US Shale performance has been disappointing this year. Most international organisations have been revising down their 2020 US shale production forecasts. The downgrade reflects lower oil prices, lower rig counts, capital constraints, pipeline bottlenecks and a negative trend in well-productivity. After all, 2019 has been a punishing environment for any company to lower its production guidance, raise its capex or report an operational mishap.

One of the major factors behind the revision in forecasts has been a decline in well productivity. Many commentators have been eager to call a ‘peak’ in Permian productivity, or suggest that the basin is running out of resources. The reasons for this pessimism lie within the data: Based on reported numbers from the EIA, the implied 30-day production rate from new wells in the Permian basin has now fallen 20 percent year-on-year (YoY) to 610 b/d. With an average 30-day IP-rate of 610 b/d and despite the fact that the Permian completed a vast 485 wells per month over the first half of 2019, the month-on-month growth has been slowing down markedly as compared to last year.
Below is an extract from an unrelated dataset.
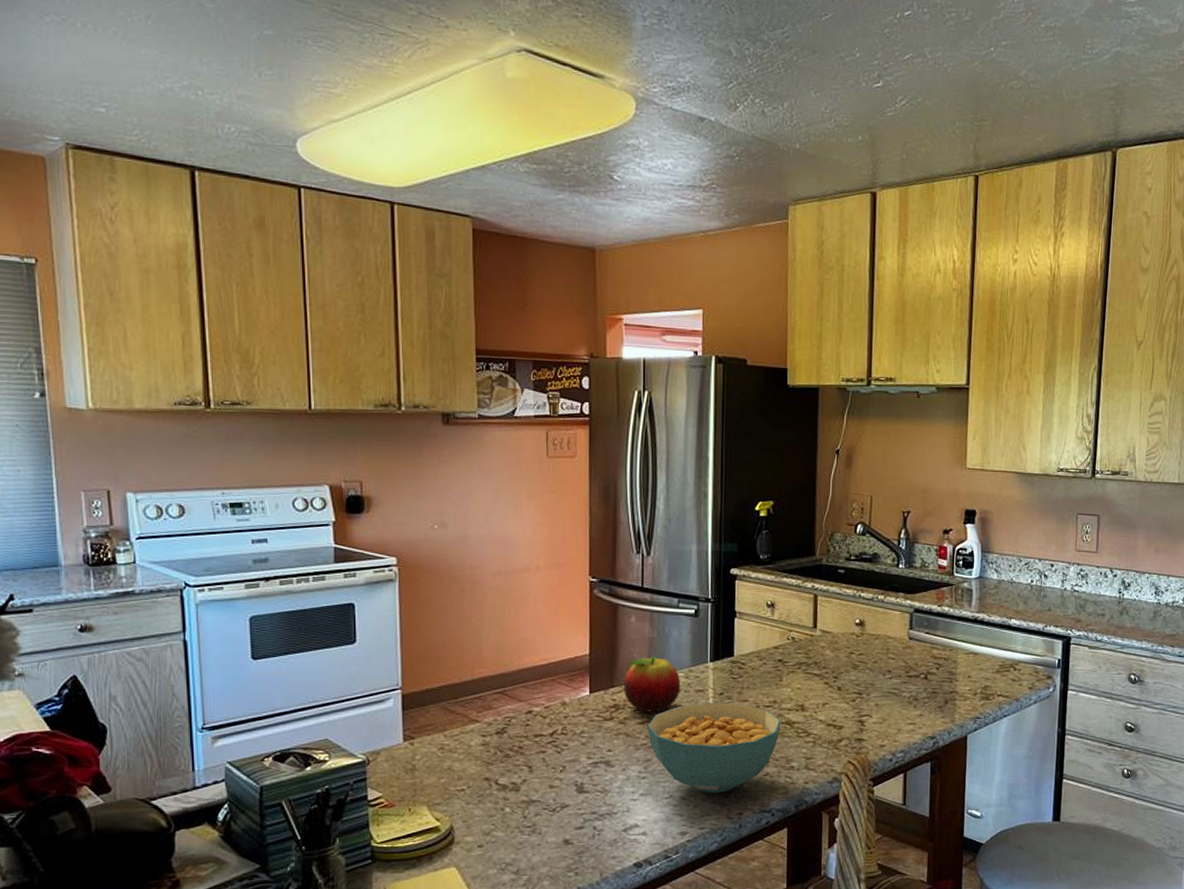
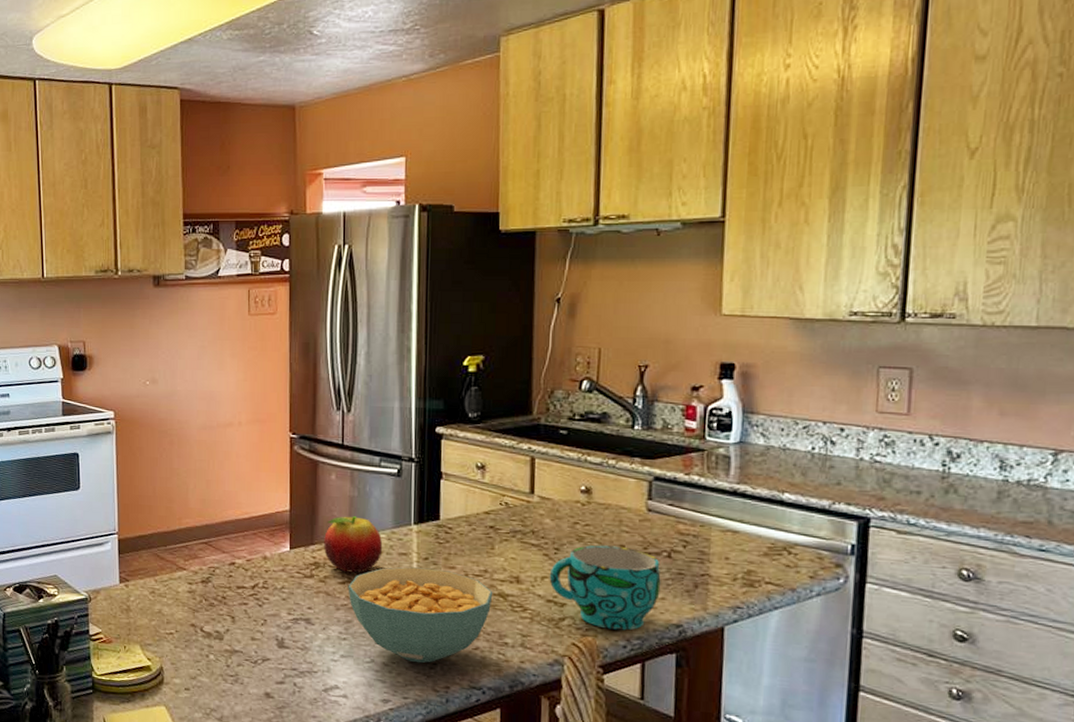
cup: none [829,671,920,746] -> present [549,545,661,631]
This recent performance has caused fears over the future of the US shale industry. Some worry that the best resources have now been produced and productivity has peaked. However, we find these conclusions are premature, as they are based on backward-looking, volatile data. By contrast, to provide forward-looking indicators, we have assessed the industry’s innovation across a longitudinal sample of 350 technical papers from summer-2019. Our methodology is very different from listening to the commentary on earnings calls, which tends to be backwards looking, very high-level, and shies away from technological innovations that are on the cusp of commercialisation. We believe the trends in US shale are still constructive. The quantity, quality, basin-focus, technical-focus and methodologies of these papers all imply continued productivity gains, not problems. The most exciting innovation areas are in enhanced oil recovery, digital instrumentation, machine learning, advanced modelling and overcoming parent-child issues. Therefore it is premature to discount the shale industry yet.